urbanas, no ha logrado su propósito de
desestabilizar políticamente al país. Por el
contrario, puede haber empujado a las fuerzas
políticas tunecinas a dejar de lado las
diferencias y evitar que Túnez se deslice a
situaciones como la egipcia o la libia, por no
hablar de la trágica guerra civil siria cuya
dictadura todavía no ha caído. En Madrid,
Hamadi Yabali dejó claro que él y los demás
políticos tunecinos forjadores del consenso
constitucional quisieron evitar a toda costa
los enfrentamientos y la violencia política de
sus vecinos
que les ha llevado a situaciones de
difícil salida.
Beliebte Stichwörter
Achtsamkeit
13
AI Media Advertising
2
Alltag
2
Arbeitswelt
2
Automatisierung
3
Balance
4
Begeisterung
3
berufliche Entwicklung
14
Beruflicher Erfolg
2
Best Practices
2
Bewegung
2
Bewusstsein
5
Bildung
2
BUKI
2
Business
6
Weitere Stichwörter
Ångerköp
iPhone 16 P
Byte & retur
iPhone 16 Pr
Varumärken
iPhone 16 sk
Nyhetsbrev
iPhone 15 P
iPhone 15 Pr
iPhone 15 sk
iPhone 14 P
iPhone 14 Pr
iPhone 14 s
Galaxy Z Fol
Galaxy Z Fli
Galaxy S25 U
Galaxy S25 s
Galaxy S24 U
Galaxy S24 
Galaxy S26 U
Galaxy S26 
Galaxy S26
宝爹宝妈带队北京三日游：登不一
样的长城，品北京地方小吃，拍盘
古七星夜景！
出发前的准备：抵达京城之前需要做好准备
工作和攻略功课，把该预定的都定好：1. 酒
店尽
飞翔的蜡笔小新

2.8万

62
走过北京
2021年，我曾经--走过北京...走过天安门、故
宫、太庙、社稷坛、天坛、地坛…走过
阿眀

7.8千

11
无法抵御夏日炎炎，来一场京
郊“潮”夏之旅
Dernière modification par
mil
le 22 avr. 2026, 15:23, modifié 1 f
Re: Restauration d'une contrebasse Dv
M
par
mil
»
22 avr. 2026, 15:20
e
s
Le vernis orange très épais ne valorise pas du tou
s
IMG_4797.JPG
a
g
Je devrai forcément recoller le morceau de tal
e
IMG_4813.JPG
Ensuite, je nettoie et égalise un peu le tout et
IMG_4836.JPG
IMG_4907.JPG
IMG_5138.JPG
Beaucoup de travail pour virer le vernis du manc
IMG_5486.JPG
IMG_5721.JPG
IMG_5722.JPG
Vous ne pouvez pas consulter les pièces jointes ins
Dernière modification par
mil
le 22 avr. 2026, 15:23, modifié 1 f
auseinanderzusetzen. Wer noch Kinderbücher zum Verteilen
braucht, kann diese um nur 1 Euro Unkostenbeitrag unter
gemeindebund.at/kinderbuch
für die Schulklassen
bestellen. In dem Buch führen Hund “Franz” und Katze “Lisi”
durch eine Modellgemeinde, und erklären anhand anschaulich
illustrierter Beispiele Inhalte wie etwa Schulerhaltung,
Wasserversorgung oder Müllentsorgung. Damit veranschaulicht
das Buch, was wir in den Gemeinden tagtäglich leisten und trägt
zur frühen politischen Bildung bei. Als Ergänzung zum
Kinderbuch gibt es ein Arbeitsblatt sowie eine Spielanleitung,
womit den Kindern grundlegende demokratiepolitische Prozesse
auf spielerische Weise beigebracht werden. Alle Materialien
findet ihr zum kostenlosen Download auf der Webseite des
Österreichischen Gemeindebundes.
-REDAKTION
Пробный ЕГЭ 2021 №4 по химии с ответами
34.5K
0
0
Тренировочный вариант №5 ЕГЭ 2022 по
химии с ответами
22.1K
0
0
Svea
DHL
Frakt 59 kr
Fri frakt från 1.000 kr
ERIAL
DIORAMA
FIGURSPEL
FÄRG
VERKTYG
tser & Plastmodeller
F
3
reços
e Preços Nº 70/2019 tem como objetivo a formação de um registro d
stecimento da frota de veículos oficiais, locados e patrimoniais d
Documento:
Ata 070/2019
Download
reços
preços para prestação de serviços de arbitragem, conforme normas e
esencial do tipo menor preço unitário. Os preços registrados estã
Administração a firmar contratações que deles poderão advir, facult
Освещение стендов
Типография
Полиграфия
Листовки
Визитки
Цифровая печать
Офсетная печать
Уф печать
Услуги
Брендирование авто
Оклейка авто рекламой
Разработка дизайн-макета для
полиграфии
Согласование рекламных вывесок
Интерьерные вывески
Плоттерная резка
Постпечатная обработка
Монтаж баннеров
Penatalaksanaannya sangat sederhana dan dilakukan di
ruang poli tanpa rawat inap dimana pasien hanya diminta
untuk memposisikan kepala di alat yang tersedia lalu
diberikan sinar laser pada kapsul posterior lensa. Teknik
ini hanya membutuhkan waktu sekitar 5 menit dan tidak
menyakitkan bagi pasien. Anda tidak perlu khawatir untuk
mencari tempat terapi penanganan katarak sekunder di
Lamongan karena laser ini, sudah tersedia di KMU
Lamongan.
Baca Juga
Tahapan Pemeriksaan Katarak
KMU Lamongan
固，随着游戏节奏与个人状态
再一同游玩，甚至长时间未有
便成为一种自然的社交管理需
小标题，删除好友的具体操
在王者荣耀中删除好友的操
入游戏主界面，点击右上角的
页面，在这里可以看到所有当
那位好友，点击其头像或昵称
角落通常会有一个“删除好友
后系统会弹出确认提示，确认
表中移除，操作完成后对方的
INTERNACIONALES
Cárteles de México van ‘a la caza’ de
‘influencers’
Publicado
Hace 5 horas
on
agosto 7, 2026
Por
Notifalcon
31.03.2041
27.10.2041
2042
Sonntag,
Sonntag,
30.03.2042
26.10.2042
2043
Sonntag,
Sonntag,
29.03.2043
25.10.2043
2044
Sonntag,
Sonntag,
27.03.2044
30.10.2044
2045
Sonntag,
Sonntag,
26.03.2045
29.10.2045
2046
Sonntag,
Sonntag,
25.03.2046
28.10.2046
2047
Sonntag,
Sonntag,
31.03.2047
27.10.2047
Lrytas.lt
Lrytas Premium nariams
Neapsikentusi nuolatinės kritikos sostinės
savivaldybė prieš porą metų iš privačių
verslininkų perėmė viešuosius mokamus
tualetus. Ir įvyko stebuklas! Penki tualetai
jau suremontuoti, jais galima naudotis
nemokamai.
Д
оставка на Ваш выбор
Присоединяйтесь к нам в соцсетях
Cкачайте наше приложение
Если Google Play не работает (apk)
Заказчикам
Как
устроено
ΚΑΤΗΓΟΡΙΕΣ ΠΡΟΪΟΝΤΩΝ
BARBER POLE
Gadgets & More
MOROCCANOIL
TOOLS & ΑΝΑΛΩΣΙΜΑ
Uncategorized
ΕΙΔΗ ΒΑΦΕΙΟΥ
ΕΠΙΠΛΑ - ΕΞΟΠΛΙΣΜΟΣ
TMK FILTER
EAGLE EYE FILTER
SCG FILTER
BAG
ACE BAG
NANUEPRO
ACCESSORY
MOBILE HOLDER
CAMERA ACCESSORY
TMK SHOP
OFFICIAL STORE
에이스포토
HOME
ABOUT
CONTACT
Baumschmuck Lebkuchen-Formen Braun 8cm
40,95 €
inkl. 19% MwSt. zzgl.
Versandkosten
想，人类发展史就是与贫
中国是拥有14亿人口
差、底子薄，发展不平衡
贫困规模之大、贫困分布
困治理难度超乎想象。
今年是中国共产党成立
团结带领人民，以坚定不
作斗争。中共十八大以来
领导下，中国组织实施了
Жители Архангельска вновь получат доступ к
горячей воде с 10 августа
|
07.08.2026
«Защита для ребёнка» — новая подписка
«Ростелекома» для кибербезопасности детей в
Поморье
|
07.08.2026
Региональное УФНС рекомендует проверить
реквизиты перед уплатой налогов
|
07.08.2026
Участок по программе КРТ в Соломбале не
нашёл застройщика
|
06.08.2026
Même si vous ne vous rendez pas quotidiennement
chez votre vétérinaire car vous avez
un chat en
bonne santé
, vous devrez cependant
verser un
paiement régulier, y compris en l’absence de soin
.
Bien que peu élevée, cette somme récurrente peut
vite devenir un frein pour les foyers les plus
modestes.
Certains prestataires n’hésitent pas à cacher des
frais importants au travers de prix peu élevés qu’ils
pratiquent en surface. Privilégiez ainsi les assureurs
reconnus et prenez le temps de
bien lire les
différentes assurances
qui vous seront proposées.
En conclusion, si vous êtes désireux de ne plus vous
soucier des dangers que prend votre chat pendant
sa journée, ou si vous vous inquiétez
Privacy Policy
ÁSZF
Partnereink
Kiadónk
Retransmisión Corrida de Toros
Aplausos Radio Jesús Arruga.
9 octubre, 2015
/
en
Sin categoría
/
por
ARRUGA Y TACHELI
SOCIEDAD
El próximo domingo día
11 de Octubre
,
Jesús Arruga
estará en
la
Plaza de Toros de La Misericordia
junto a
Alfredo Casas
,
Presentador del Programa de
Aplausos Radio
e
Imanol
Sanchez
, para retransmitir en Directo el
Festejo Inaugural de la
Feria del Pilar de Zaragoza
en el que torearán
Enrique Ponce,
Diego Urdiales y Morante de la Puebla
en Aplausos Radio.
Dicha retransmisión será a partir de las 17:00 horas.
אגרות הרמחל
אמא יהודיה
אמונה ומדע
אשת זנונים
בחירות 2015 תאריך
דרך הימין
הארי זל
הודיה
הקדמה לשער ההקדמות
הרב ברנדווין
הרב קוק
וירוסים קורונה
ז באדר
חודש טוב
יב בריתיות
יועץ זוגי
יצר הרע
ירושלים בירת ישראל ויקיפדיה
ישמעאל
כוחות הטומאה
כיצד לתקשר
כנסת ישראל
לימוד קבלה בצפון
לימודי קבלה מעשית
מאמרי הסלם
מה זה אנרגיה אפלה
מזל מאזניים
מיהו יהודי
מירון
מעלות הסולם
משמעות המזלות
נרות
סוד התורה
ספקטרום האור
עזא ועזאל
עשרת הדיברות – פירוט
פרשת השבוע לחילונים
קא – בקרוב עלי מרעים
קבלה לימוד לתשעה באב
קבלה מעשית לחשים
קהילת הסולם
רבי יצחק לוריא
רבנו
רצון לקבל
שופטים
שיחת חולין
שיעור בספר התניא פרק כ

▬▬▬▬▬▬▬▬▬▬

» Assigned task: Please convert the material, from its first line through the line with "Automatisierung", into a Markdown table with the columns Row and Line, numbering each row and omitting blank lines.

» Task solution:
| Row | Line |
|---|---|
| 1 | urbanas, no ha logrado su propósito de |
| 2 | desestabilizar políticamente al país. Por el |
| 3 | contrario, puede haber empujado a las fuerzas |
| 4 | políticas tunecinas a dejar de lado las |
| 5 | diferencias y evitar que Túnez se deslice a |
| 6 | situaciones como la egipcia o la libia, por no |
| 7 | hablar de la trágica guerra civil siria cuya |
| 8 | dictadura todavía no ha caído. En Madrid, |
| 9 | Hamadi Yabali dejó claro que él y los demás |
| 10 | políticos tunecinos forjadores del consenso |
| 11 | constitucional quisieron evitar a toda costa |
| 12 | los enfrentamientos y la violencia política de |
| 13 | sus vecinos |
| 14 | que les ha llevado a situaciones de |
| 15 | difícil salida. |
| 16 | Beliebte Stichwörter |
| 17 | Achtsamkeit |
| 18 | 13 |
| 19 | AI Media Advertising |
| 20 | 2 |
| 21 | Alltag |
| 22 | 2 |
| 23 | Arbeitswelt |
| 24 | 2 |
| 25 | Automatisierung |